As you can imagine finding this wood saved me untold amounts of money!

I also have some floating logs that I attached Java Moss too with a rubber band and I am hoping it will take hold and cover the log to give it a more natural look since these logs have a tendency to look more plasticy over time.

So what do you guys and gals think? I have never used wood in my tanks before nor have I ever had plants. I am sure I made some mistakes but it's a learning process right... 

Also in case you are wondering my tank is all scratched up because I bought it used off of craigslist (100 gal with Stand and Hood for $150!) and since it is an Acrylic tank it was all scratched up. I am getting a kit to fix the scratches but I just haven't gotten around to it yet.


----------



## BRANT13 (Feb 18, 2009)

WOWOWOW....i love the wood...truely a great find indeed...i wish i could go out in my backyard and find something like this...i would be very happy with the wood if i were you (wich you should be :wink: ) Very nice


----------



## Dj823cichild (Mar 30, 2009)

Wood is always good!  :thumb:


----------



## Snakes to Cichs (Dec 29, 2008)

:lol: Well it looks like you've put your wood to good use! :lol:


----------



## ashilli48 (May 14, 2006)

Nice looking stuff! Great find! I was in AZ over the weekend and the driftwood lying around was making me nuts! Too bad I had flown in!

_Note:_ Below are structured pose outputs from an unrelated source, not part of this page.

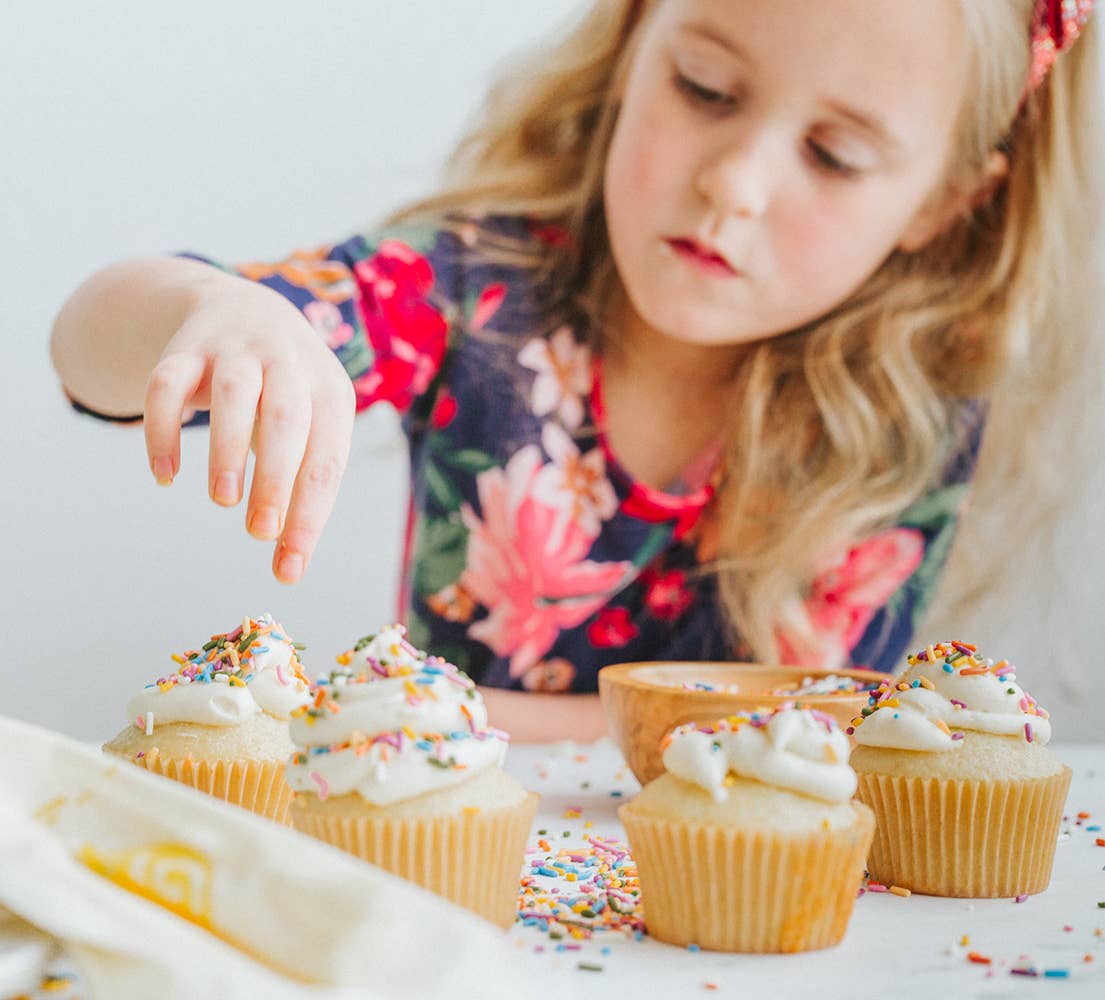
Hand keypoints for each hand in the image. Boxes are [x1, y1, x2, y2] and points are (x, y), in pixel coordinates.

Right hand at [143, 275, 355, 582]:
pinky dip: (163, 429)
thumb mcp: (310, 429)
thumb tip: (290, 566)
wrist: (245, 310)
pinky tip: (165, 474)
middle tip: (259, 532)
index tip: (290, 568)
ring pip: (235, 395)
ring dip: (228, 449)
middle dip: (275, 479)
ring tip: (223, 500)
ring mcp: (237, 350)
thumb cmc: (288, 396)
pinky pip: (167, 383)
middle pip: (287, 420)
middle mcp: (288, 363)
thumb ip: (300, 489)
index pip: (327, 459)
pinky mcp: (186, 348)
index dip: (310, 515)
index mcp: (330, 391)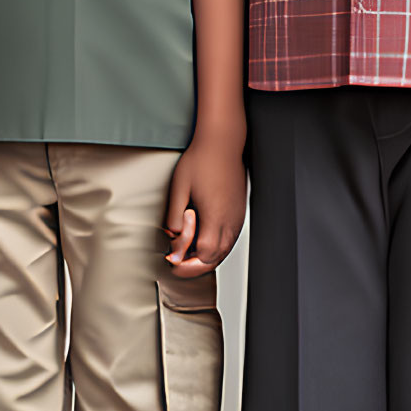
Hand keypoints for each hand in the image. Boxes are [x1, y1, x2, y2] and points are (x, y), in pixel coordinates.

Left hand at [163, 130, 246, 277]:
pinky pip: (229, 240)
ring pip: (224, 251)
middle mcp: (230, 221)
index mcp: (216, 216)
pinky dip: (215, 248)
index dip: (187, 263)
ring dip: (206, 258)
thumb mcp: (179, 189)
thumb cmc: (201, 161)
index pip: (205, 255)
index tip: (172, 261)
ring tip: (187, 255)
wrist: (222, 144)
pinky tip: (202, 242)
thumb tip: (172, 239)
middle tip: (178, 264)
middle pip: (216, 258)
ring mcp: (237, 218)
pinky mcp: (238, 214)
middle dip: (196, 267)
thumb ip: (174, 217)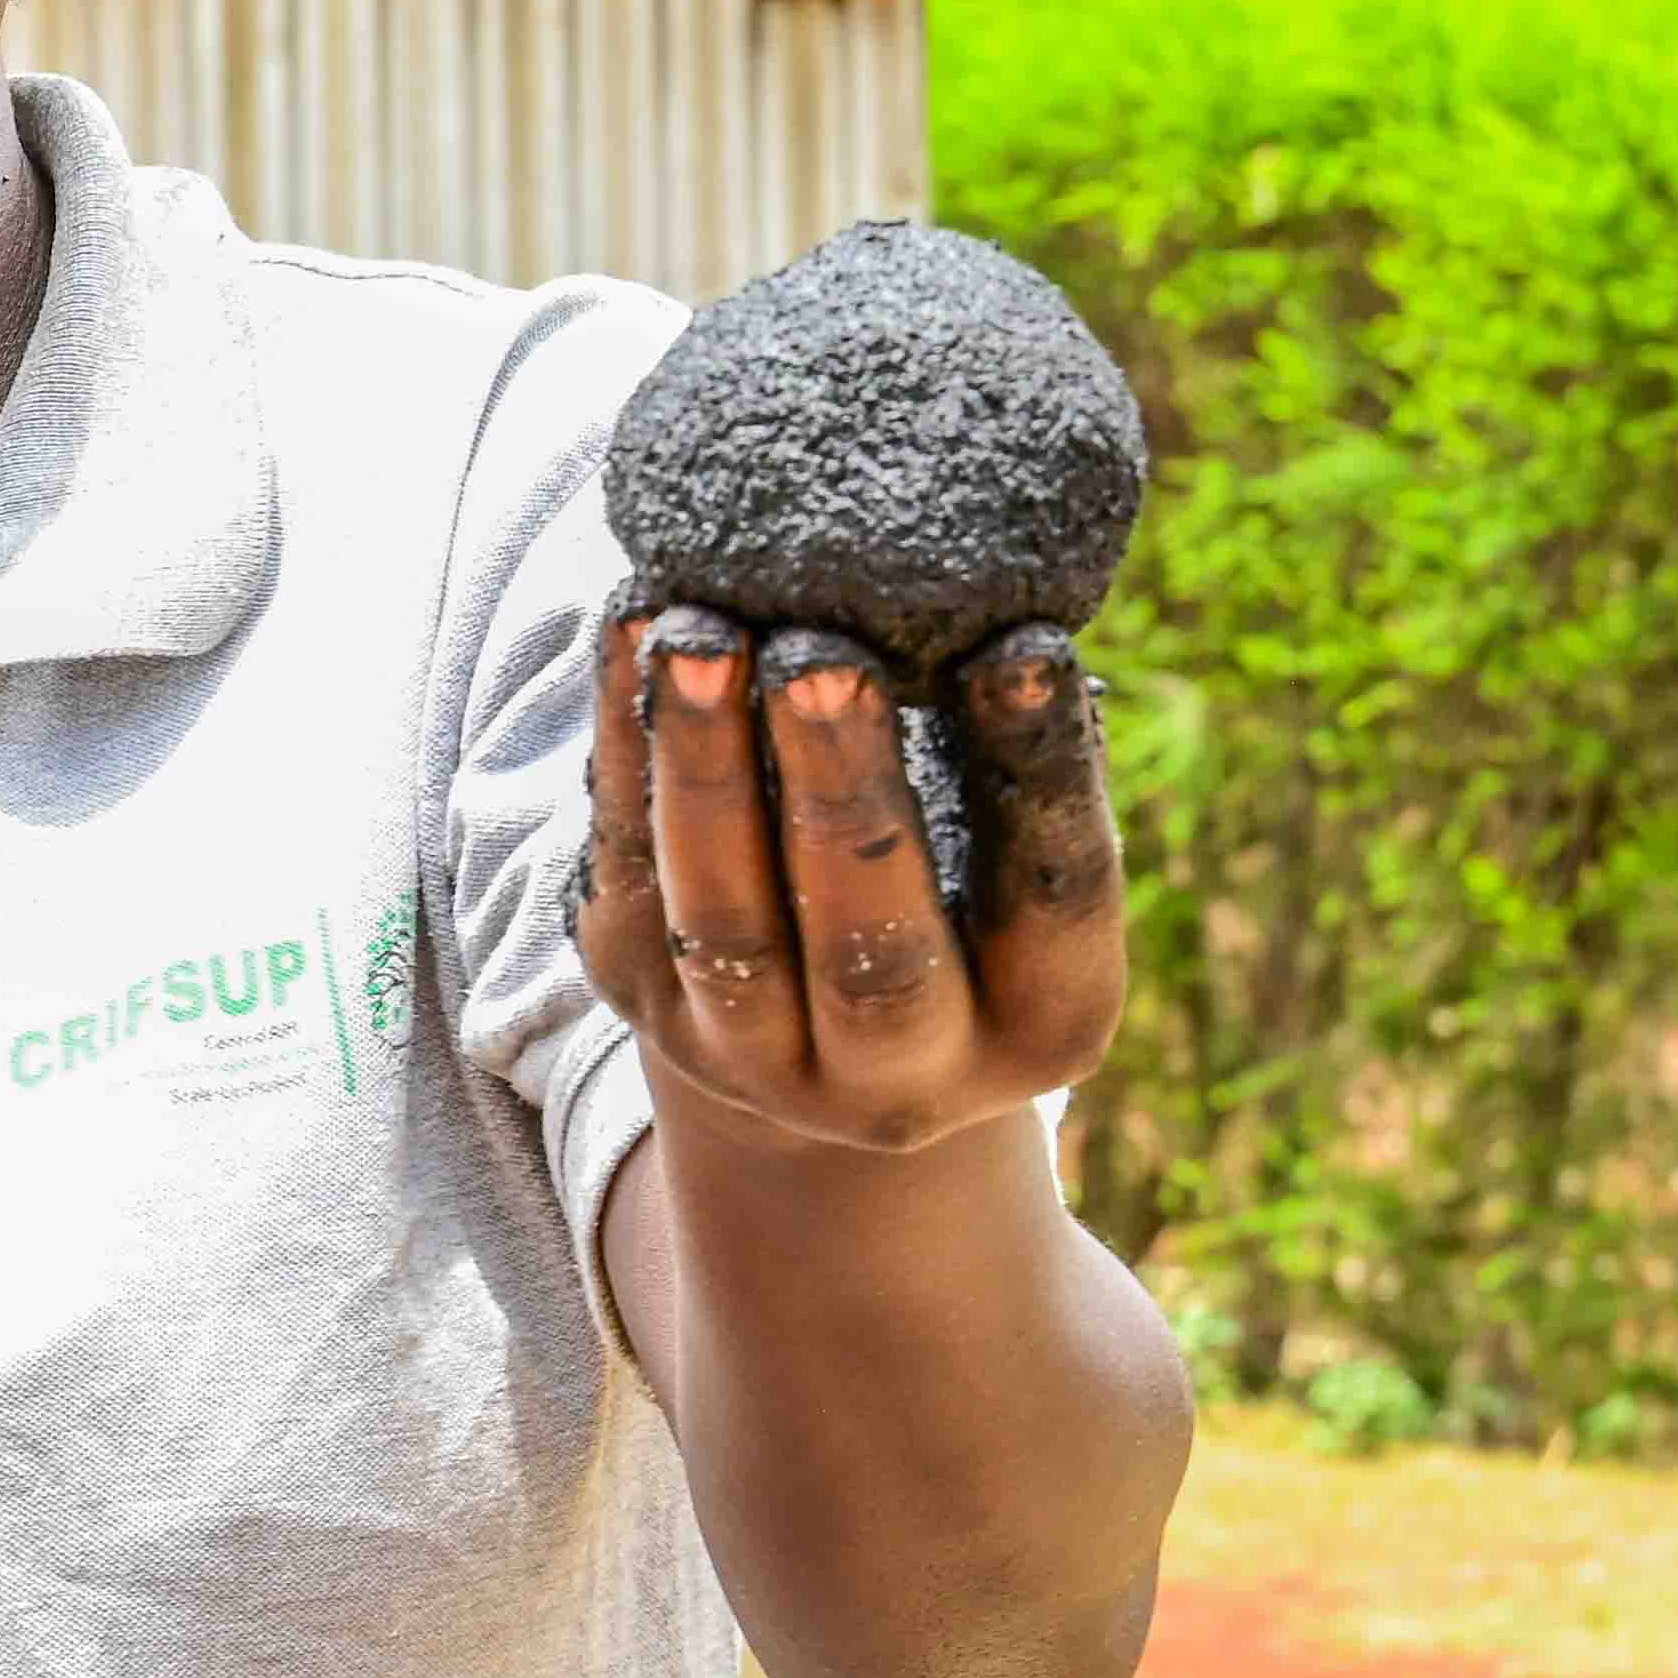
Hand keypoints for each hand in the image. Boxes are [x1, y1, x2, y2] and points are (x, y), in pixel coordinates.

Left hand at [573, 604, 1125, 1157]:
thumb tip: (981, 602)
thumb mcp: (1010, 856)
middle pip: (872, 951)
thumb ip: (1002, 764)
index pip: (1054, 901)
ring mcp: (756, 1054)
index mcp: (1041, 1026)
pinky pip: (627, 868)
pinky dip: (624, 743)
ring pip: (723, 924)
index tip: (1020, 645)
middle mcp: (902, 1076)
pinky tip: (632, 630)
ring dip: (705, 766)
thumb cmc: (955, 887)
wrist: (812, 1036)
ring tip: (699, 636)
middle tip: (821, 659)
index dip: (1040, 775)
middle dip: (841, 794)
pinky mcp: (640, 997)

http://en.wikipedia.org/wiki/Manzanita


----------



## Trojan_Cichlid (Feb 14, 2009)

yeah I am very happy with the wood. I think it really adds to the tank. I love the look of it now and that it adds height. The fish now spend a lot more time near the top of the tank.


----------



## Manoah Marton (Feb 17, 2009)

What type of wood again? What do the leaves look like? I like in CA too. Maybe I have that wood. Thanks, 
Manoah


----------



## Trojan_Cichlid (Feb 14, 2009)

Manoah Marton said:


> What type of wood again? What do the leaves look like? I like in CA too. Maybe I have that wood. Thanks,
> Manoah


Its called Manzanita. It looks like this


----------



## Manoah Marton (Feb 17, 2009)

Is it a desert tree?
Thanks,
Manoah


----------



## BRANT13 (Feb 18, 2009)

i dont know if desert is correct but it looks like a tree that doesnt need much water as far as structure goes


----------



## Trojan_Cichlid (Feb 14, 2009)

it grows in rocky mountain areas. It is all over Northern California and Southern California in the mountain regions. Check this out from Wikipedia for more info about these amazing trees/bushes/shrubs whatever lol. http://en.wikipedia.org/wiki/Manzanita


----------